NORRISTOWN, Pa. _ In a rebuff to Bill Cosby, a judge has ruled that the entertainer's accuser won't have to take the stand before Cosby's trial on sexual assault charges begins.

The Pennsylvania judge, Steven T. O'Neill, said Thursday that he was adhering to a legal precedent that accusers are not required to testify at pretrial hearings.

The ruling streamlines the process by which Cosby's case will reach a trial and limits the opportunity for the defense to garner information from _ or exert influence over _ a key prosecution witness before the trial.

Cosby has been charged in Montgomery County with three felony counts of aggravated indecent assault as a result of a 2004 incident at his home here. The prosecution contends that the entertainer assaulted Andrea Constand, a former Temple University basketball team employee, while supplying her with wine and a pill.

The case is the first instance in which Cosby has faced criminal charges after dozens of women stepped forward in the last two years to accuse him of sexual assault.

The Los Angeles Times does not generally identify people who say they have been sexually assaulted, unless they voluntarily reveal their identities, as Constand has done.

The prosecution had kept Constand off the witness stand during a hearing in May, instead relying on prior statements for its case.

That hearing saw Cosby ordered to stand trial.
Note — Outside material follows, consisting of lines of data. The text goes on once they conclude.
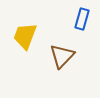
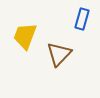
brown triangle: moved 3 px left, 2 px up
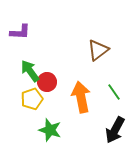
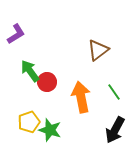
purple L-shape: moved 4 px left, 2 px down; rotated 35 degrees counterclockwise
yellow pentagon: moved 3 px left, 23 px down
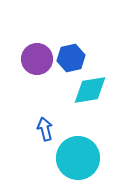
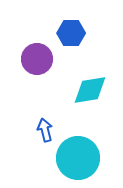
blue hexagon: moved 25 px up; rotated 12 degrees clockwise
blue arrow: moved 1 px down
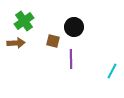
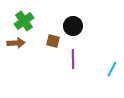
black circle: moved 1 px left, 1 px up
purple line: moved 2 px right
cyan line: moved 2 px up
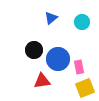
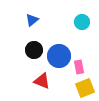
blue triangle: moved 19 px left, 2 px down
blue circle: moved 1 px right, 3 px up
red triangle: rotated 30 degrees clockwise
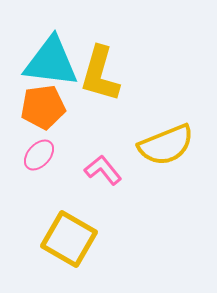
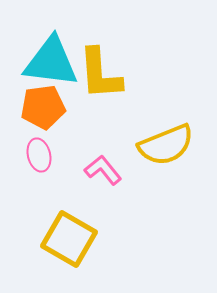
yellow L-shape: rotated 20 degrees counterclockwise
pink ellipse: rotated 56 degrees counterclockwise
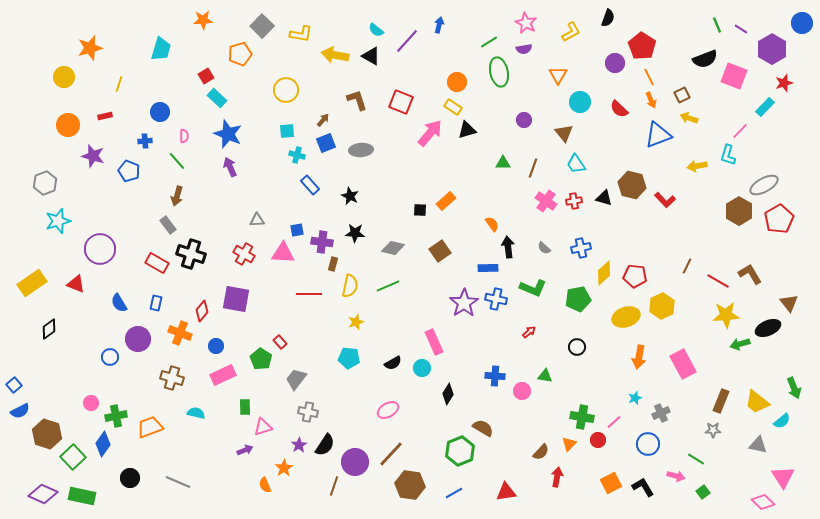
His lawyers on Thursday essentially were appealing that ruling. They sought to reopen the preliminary hearing and compel Constand to testify _ or to have the charges dismissed entirely.
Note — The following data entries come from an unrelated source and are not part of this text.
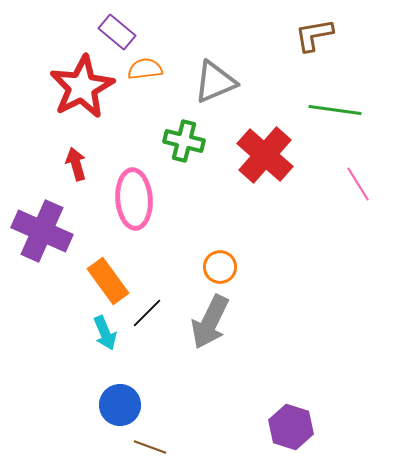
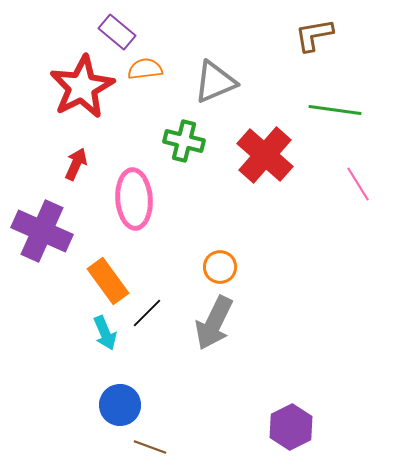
red arrow: rotated 40 degrees clockwise
gray arrow: moved 4 px right, 1 px down
purple hexagon: rotated 15 degrees clockwise
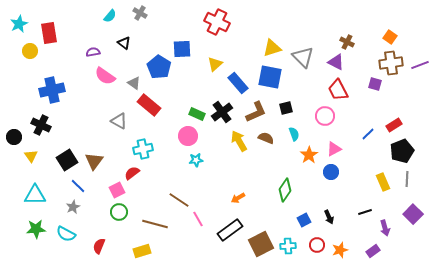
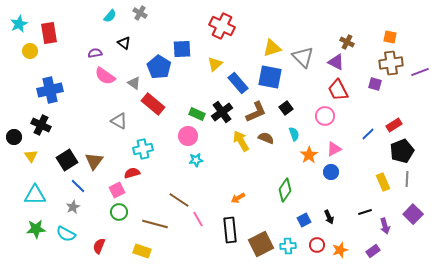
red cross at (217, 22): moved 5 px right, 4 px down
orange square at (390, 37): rotated 24 degrees counterclockwise
purple semicircle at (93, 52): moved 2 px right, 1 px down
purple line at (420, 65): moved 7 px down
blue cross at (52, 90): moved 2 px left
red rectangle at (149, 105): moved 4 px right, 1 px up
black square at (286, 108): rotated 24 degrees counterclockwise
yellow arrow at (239, 141): moved 2 px right
red semicircle at (132, 173): rotated 21 degrees clockwise
purple arrow at (385, 228): moved 2 px up
black rectangle at (230, 230): rotated 60 degrees counterclockwise
yellow rectangle at (142, 251): rotated 36 degrees clockwise
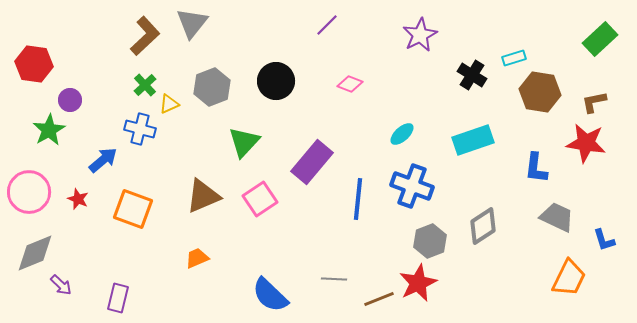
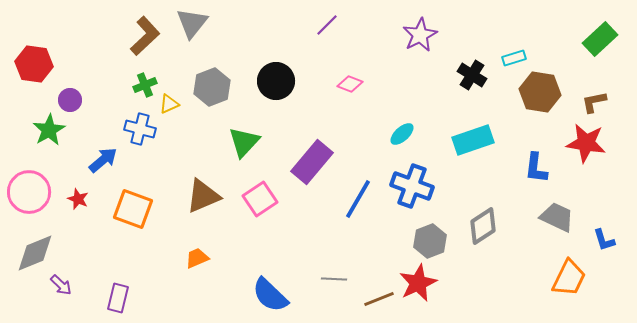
green cross at (145, 85): rotated 20 degrees clockwise
blue line at (358, 199): rotated 24 degrees clockwise
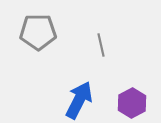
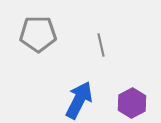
gray pentagon: moved 2 px down
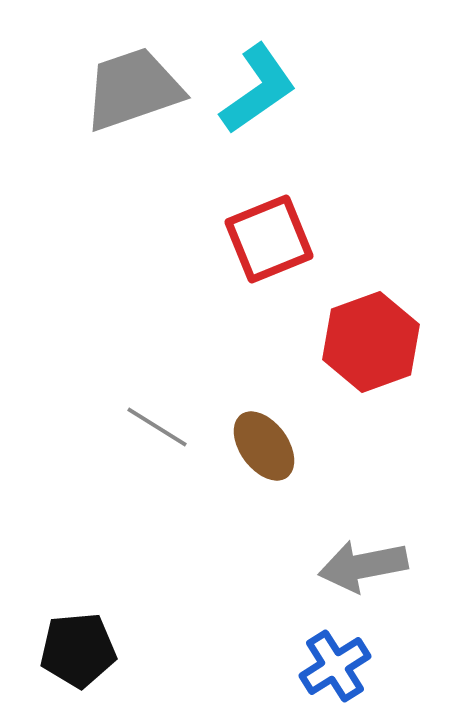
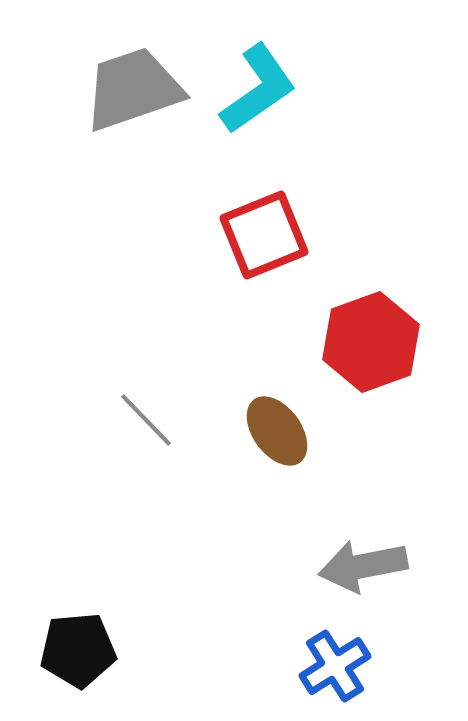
red square: moved 5 px left, 4 px up
gray line: moved 11 px left, 7 px up; rotated 14 degrees clockwise
brown ellipse: moved 13 px right, 15 px up
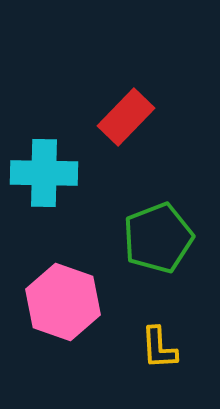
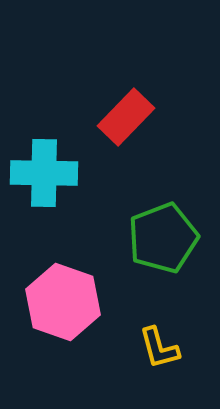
green pentagon: moved 5 px right
yellow L-shape: rotated 12 degrees counterclockwise
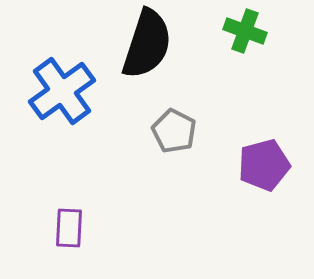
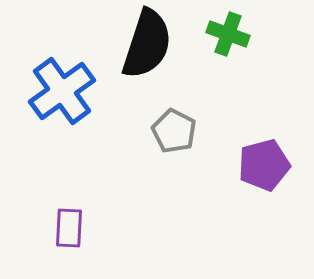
green cross: moved 17 px left, 3 px down
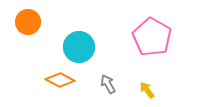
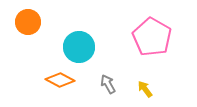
yellow arrow: moved 2 px left, 1 px up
At issue was a Pennsylvania rule of criminal procedure enacted in 2013 that established that pretrial proceedings are exempt from the Sixth Amendment requirement that a defendant be able to confront his or her accuser. That rule was challenged in a 2014 case involving David Ricker, a Pennsylvania man accused of aggravated assault and attempted murder of a state trooper, with the judge affirming the exception.

Constand is expected to take the stand when Cosby's trial begins, setting up the first public showdown between the actor and an accuser.

Prosecutors wanted to keep Constand off the witness stand in the pretrial phase so as not to expose her testimony to the defense.

"It's our position we're not going to retraumatize victims," District Attorney Kevin Steele said. "If they want to confront the witness, they can confront her at trial."

The defense team, led in court Thursday by Los Angeles attorney Christopher Tayback, argued that the 2013 rule did not comprehensively exempt an accuser from testifying before a trial and that Cosby's due process rights were violated without such testimony.

"Cross-examination has been tried and tested and proven to be probably the best device for determining the merits in a dispute," Tayback said. "That's really all we've been asking for."

Though he dubbed it "a very difficult call," O'Neill often seemed skeptical of the defense's claims. "I guess I'm trying to understand your perspective on how due process was violated," he said to Tayback at one point.

Cosby, who turns 79 next week, appeared frail as he walked through the courtroom, holding an aide's arm and carrying a wooden cane.

Many of his accusers see the Constand case as a rare opportunity for justice because the statute of limitations in many of the other incidents have run out.

The proceedings Thursday also involved deposition testimony from a 2005 civil suit that the prosecution used to help make its preliminary-hearing case _ and which the defense said it will try to suppress at trial.

The details, some of them graphic, help address the key question of whether Constand was sufficiently aware of her circumstances to provide consent.

O'Neill has been chosen to preside over the trial. But other motions could delay that process.

After the ruling, Cosby's lead counsel, Brian McMonagle, told reporters that he planned to appeal the decision to Pennsylvania's highest court.

Steele said defense attorneys already had delayed the trial for too long: "They're saying they want to confront the witness. Let's go to trial and confront the witness."